Charge separation and photovoltaic conversion in polymer composites with internal donor/acceptor heterojunctions

The photosensitivity of semiconducting polymers can be enhanced by blending donor and acceptor polymers to optimize photoinduced charge separation. We describe a novel phase-separated polymer blend (composite) made with poly[2-methoxy-5-(2′-ethyl-hexyloxy)-1,4-phenylene vinylene], MEH-PPV, as donor and cyano-PPV, CN-PPV, as acceptor. The photoluminescence and electroluminescence of both component polymers are quenched in the blend, indicative of rapid and efficient separation of photogenerated electron-hole pairs with electrons on the acceptor and holes on the donor.

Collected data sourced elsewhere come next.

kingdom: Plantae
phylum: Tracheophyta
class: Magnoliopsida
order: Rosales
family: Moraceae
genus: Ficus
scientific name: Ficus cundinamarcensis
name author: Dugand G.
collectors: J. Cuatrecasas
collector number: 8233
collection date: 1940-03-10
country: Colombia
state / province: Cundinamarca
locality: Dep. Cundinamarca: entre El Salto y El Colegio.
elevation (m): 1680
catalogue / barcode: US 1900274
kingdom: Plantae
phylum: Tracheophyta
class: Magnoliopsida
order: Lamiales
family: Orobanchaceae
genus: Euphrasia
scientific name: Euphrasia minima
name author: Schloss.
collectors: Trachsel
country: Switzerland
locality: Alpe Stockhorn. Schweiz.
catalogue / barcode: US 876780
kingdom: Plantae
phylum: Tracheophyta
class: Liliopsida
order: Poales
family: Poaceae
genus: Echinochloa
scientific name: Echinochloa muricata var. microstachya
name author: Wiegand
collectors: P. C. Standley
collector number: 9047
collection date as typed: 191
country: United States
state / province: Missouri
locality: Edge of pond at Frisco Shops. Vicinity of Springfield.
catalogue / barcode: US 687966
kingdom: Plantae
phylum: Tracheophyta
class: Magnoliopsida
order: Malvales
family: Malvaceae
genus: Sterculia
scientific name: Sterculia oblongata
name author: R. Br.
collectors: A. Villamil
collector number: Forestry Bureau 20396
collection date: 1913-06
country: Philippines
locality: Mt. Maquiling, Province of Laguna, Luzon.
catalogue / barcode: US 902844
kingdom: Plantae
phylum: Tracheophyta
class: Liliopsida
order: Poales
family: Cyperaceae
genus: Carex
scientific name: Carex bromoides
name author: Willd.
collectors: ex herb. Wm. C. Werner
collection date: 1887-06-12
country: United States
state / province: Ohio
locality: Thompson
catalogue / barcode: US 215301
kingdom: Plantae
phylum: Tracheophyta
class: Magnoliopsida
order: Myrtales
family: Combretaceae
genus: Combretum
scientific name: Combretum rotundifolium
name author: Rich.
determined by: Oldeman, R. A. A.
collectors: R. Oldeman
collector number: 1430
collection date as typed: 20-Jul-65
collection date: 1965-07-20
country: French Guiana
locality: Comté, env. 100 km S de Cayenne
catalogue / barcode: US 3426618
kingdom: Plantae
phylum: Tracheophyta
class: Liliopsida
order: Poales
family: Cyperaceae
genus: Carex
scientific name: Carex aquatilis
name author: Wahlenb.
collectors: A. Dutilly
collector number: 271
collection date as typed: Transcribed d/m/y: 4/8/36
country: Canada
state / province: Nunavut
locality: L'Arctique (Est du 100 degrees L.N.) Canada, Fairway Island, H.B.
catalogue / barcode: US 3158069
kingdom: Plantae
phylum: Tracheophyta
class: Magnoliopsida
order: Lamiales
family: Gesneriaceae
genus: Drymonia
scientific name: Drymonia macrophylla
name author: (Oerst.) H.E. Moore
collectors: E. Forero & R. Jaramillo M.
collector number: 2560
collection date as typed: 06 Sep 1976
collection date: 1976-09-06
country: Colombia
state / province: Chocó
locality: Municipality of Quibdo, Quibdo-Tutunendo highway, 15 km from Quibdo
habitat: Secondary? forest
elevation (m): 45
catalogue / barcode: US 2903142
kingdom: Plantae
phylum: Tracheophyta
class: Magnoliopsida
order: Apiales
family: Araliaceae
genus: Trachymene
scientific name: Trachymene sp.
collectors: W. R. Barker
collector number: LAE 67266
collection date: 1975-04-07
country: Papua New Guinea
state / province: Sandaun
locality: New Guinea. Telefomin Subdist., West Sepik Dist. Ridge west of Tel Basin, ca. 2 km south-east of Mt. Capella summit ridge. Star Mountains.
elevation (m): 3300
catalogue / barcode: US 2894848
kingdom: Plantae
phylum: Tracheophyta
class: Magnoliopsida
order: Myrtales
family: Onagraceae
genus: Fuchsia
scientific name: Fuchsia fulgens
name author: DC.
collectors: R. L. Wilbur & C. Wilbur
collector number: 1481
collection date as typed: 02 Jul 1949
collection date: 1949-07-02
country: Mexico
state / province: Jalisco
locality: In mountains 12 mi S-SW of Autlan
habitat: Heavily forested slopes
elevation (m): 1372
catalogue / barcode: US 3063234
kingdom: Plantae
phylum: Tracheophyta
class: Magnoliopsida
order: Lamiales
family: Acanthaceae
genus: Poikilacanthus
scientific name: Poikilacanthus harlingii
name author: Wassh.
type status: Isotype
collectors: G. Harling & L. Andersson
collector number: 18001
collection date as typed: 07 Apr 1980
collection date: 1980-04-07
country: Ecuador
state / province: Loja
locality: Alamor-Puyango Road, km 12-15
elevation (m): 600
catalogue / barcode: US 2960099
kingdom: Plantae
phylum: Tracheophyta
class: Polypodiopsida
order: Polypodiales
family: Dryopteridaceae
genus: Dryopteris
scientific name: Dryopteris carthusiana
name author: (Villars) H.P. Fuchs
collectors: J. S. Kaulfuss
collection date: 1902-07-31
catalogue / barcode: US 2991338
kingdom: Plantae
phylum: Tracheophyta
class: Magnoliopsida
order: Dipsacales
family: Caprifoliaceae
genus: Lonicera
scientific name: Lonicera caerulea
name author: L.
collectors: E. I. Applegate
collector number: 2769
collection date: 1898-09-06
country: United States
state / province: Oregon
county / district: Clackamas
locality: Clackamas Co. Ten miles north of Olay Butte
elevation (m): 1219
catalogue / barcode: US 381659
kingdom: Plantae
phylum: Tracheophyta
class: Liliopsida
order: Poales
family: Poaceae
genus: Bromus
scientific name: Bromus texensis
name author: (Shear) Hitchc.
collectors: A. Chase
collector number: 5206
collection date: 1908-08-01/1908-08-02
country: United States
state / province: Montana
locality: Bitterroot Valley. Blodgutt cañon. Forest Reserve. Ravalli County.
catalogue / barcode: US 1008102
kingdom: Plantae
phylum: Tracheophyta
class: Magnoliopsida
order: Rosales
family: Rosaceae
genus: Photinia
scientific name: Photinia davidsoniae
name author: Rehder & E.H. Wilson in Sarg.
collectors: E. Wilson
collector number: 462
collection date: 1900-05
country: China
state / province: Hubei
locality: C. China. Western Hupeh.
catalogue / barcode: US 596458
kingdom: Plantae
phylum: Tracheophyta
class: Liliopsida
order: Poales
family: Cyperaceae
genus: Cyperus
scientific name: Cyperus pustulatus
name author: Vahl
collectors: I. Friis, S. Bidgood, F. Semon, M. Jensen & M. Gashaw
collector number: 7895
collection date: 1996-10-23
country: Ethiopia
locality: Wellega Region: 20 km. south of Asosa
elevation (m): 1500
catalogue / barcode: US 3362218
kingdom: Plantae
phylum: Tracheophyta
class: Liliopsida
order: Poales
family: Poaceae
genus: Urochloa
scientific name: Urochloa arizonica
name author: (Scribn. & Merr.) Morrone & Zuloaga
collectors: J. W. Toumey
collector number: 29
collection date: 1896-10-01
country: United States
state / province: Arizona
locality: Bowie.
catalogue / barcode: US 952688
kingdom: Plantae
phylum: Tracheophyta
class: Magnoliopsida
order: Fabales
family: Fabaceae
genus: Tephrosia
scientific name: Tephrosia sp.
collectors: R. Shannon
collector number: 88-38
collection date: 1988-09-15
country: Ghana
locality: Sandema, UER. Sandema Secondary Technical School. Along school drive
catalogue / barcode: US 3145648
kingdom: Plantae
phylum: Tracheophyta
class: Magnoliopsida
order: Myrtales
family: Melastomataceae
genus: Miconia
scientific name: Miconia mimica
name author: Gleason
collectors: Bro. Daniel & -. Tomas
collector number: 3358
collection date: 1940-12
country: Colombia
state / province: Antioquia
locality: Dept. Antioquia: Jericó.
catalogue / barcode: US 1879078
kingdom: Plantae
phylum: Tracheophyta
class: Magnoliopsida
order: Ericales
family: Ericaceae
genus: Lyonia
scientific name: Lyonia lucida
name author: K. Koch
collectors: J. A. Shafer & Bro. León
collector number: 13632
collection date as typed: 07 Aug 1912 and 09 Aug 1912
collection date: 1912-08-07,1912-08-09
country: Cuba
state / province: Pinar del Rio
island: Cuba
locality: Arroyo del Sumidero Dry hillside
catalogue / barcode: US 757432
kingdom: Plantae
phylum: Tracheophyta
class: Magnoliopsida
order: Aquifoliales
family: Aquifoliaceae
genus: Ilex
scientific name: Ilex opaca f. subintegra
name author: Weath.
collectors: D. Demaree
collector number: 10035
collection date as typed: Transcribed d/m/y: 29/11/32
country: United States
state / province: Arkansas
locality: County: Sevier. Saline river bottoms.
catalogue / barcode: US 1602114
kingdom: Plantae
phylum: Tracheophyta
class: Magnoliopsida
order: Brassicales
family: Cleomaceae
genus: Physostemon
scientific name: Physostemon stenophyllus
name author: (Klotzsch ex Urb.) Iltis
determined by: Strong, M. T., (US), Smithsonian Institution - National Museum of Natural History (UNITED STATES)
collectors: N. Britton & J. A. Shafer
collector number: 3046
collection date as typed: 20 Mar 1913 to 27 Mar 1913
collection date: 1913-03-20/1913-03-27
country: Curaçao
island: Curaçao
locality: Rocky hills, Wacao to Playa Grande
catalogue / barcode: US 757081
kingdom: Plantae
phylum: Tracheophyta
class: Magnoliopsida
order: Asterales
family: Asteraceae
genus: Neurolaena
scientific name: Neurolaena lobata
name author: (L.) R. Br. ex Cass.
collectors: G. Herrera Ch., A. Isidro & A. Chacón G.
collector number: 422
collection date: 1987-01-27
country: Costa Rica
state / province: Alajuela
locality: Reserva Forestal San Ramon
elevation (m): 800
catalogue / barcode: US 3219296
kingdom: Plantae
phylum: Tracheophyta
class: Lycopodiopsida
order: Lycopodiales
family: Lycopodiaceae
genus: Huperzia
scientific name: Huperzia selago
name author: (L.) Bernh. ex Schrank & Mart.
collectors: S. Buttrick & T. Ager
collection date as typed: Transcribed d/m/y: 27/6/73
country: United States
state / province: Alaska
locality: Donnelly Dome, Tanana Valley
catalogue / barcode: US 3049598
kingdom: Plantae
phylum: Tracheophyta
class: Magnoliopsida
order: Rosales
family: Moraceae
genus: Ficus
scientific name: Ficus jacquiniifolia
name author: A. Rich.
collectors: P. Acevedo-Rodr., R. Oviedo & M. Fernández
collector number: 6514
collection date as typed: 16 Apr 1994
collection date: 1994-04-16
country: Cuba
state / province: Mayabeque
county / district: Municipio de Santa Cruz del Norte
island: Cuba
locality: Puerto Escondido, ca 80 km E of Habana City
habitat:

Diodes made with such a composite semiconducting polymer as the photosensitive medium show promising photovoltaic characteristics with carrier collection efficiency of 5% electrons/photon and energy conversion efficiency of 0.9%, ∼20 times larger than in diodes made with pure MEH-PPV and ∼100 times larger than in diodes made with CN-PPV. The photosensitivity and the quantum yield increase with reverse bias voltage, to 0.3 A/W and 80% electrons/photon respectively at −10 V, comparable to results obtained from photodiodes made with inorganic semiconductors.